**Supplied data:**
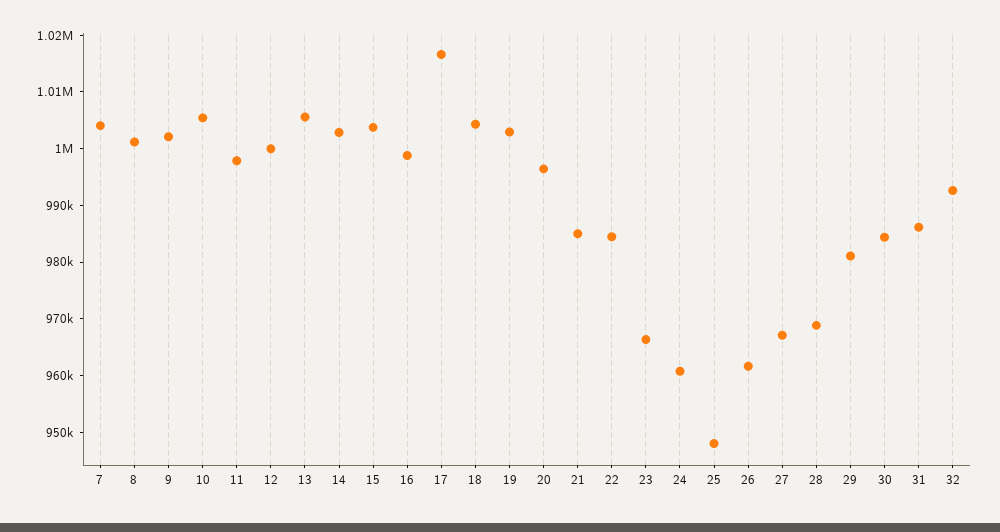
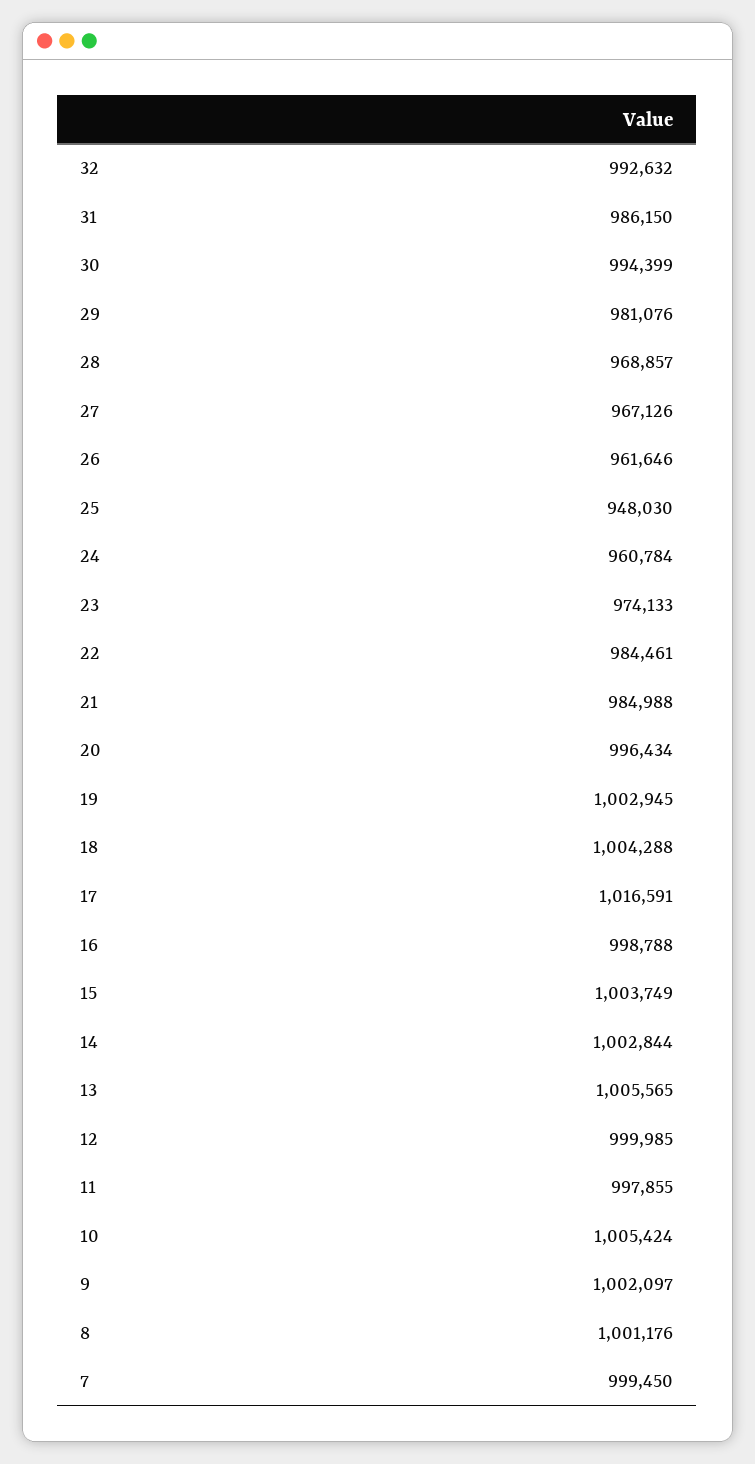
  {
-   "7": 1004000,
+   "7": 999450,
    "8": 1001176,
    "9": 1002097,
    "10": 1005424,
    "11": 997855,
    "12": 999985,
    "13": 1005565,
    "14": 1002844,
    "15": 1003749,
    "16": 998788,
    "17": 1016591,
    "18": 1004288,
    "19": 1002945,
    "20": 996434,
    "21": 984988,
    "22": 984461,
-   "23": 966000,
+   "23": 974133,
    "24": 960784,
    "25": 948030,
    "26": 961646,
    "27": 967126,
    "28": 968857,
    "29": 981076,
-   "30": 984000,
+   "30": 994399,
    "31": 986150,
    "32": 992632
  }

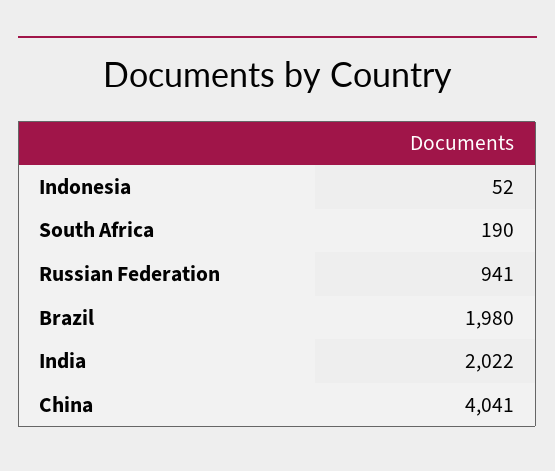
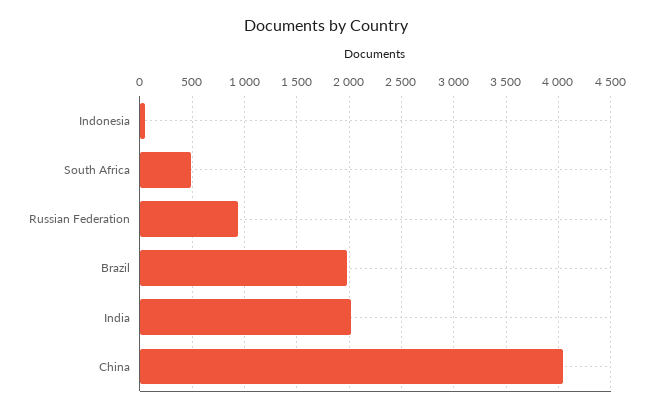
  {
    "Indonesia": 52,
-   "South Africa": 190,
+   "South Africa": 500,
    "Russian Federation": 941,
    "Brazil": 1980,
    "India": 2022,
    "China": 4041
  }

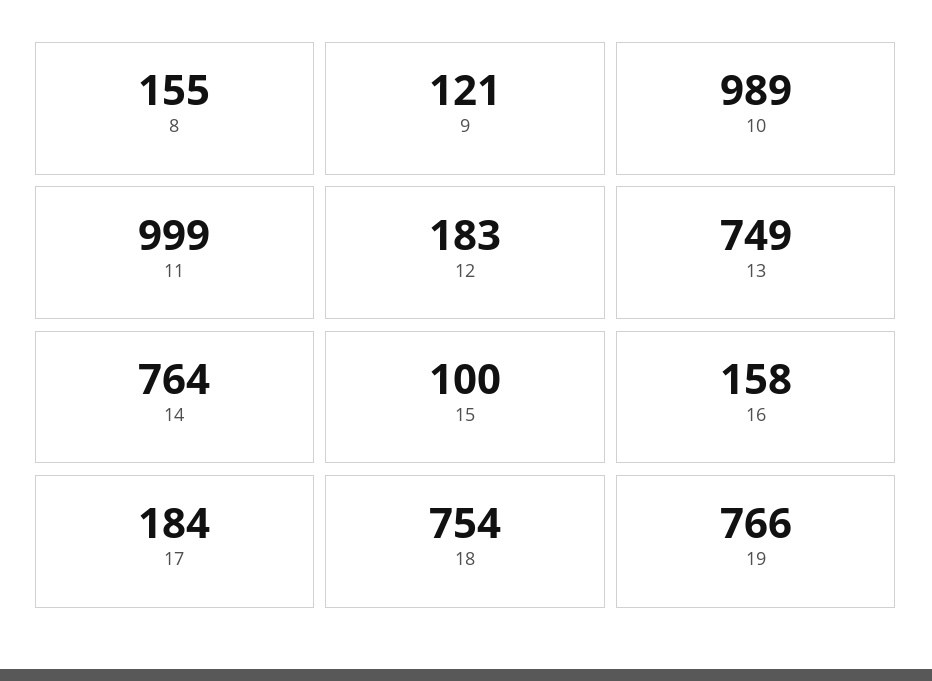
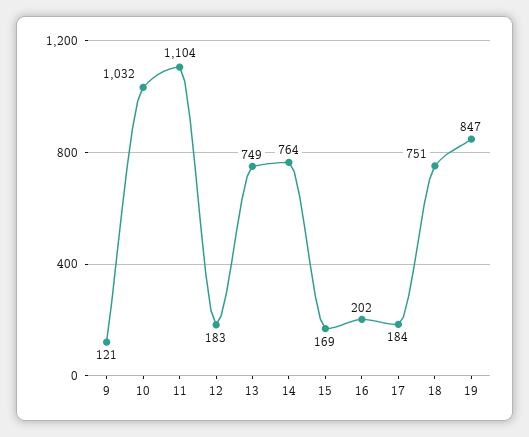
  {
-   "8": 155,
    "9": 121,
-   "10": 989,
+   "10": 1032,
-   "11": 999,
+   "11": 1104,
    "12": 183,
    "13": 749,
    "14": 764,
-   "15": 100,
+   "15": 169,
-   "16": 158,
+   "16": 202,
    "17": 184,
-   "18": 754,
+   "18": 751,
-   "19": 766
+   "19": 847
  }

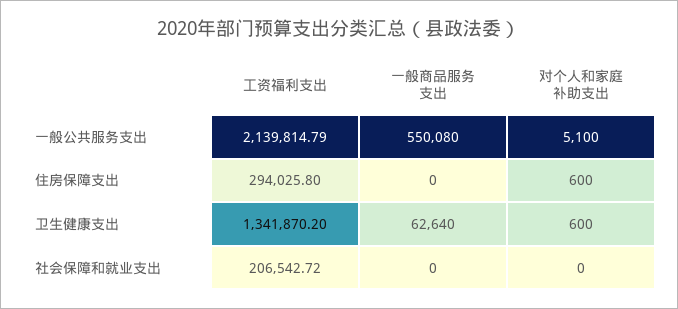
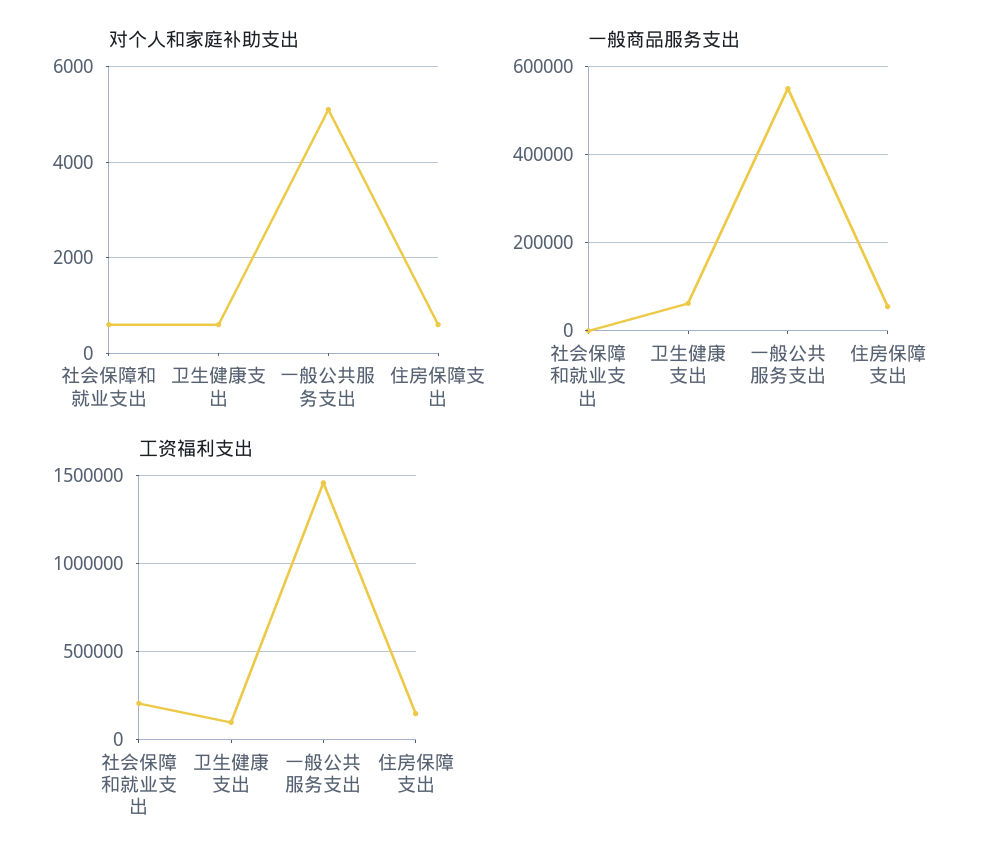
  {
    "工资福利支出": {
-     "一般公共服务支出": 2139814.79,
+     "一般公共服务支出": 1450000,
-     "住房保障支出": 294025.8,
+     "住房保障支出": 150000,
-     "卫生健康支出": 1341870.2,
+     "卫生健康支出": 100000,
      "社会保障和就业支出": 206542.72
    },
    "一般商品服务支出": {
      "一般公共服务支出": 550080,
-     "住房保障支出": 0,
+     "住房保障支出": 60000,
      "卫生健康支出": 62640,
      "社会保障和就业支出": 0
    },
    "对个人和家庭补助支出": {
      "一般公共服务支出": 5100,
      "住房保障支出": 600,
      "卫生健康支出": 600,
-     "社会保障和就业支出": 0
+     "社会保障和就业支出": 600
    }
  }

**Aim of the exercise:** What is needed is every line of the records that contains the word "一般公共服务支出".

**Response below:**
-     "一般公共服务支出": 2139814.79,
+     "一般公共服务支出": 1450000,
      "一般公共服务支出": 550080,
      "一般公共服务支出": 5100,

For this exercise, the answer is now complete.